The project will consist of two phases. In the first part, finite-element models of the LA motion through the cardiac cycle will be generated from Magnetic Resonance Imaging data using our previously validated methodology. A new tool for particle tracking via continuous seeding of particles in the blood flow will be implemented into our validated software package (CHeart) to monitor the trajectory of each particle and its temperature during the cardiac cycle. A chemical kinetics model of the blood coagulation process will also be added to the workflow. These enhanced models will allow for simulation of the coagulation dynamics to investigate the thrombogenicity of blood after CA, and its dependence on catheter temperature and blood properties. The thromboemboli will also be tracked in the blood stream and the time to ejection into the left ventricle calculated.

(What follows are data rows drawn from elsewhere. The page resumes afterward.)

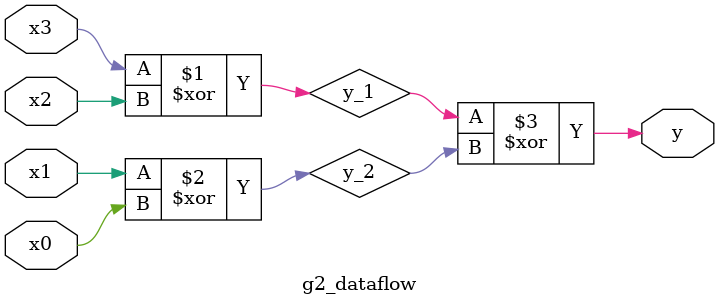
<source format=v>
`timescale 1ns / 1ps

module g2_dataflow(
    input x3,
    input x2,
    input x1,
    input x0,
    output y
    );
	 
	 
	assign y_1 = x3 ^ x2;
	assign y_2 = x1 ^ x0;
	assign y = y_1 ^ y_2;
	
	//or
	// y = (x3 ^ x2) ^ (x1 ^ x0)

endmodule

</source>
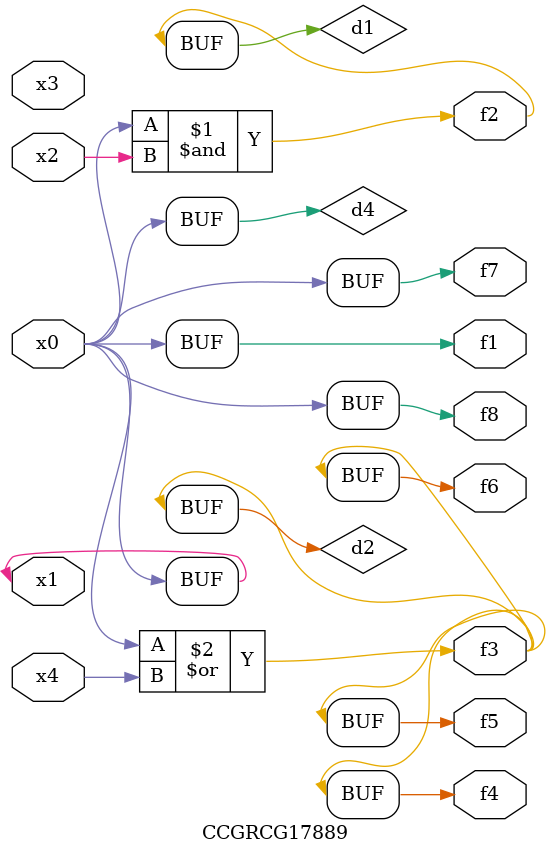
<source format=v>
module CCGRCG17889(
	input x0, x1, x2, x3, x4,
	output f1, f2, f3, f4, f5, f6, f7, f8
);

	wire d1, d2, d3, d4;

	and (d1, x0, x2);
	or (d2, x0, x4);
	nand (d3, x0, x2);
	buf (d4, x0, x1);
	assign f1 = d4;
	assign f2 = d1;
	assign f3 = d2;
	assign f4 = d2;
	assign f5 = d2;
	assign f6 = d2;
	assign f7 = d4;
	assign f8 = d4;
endmodule

</source>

In the second phase, these tools will be used to simulate blood flow dynamics via personalised thermal-fluid LA models in 30 cases, divided into three cohorts ¬– healthy volunteers in SR (control group), post-CA patients in SR (SR patient group), and pre-CA patients in AF (AF patient group). First, the effect of a change in the contraction rhythm alone on the blood dynamics will analysed by comparing flow between AF patients and the control group. Second, the changes in flow dynamics, including areas of stasis and coagulation, between SR patients and the control group will be investigated to understand consequences of the heat-induced atrial injury alone, and the associated thromboembolic risk. The outcome of these two studies will be used to develop a novel patient-specific risk score for stroke.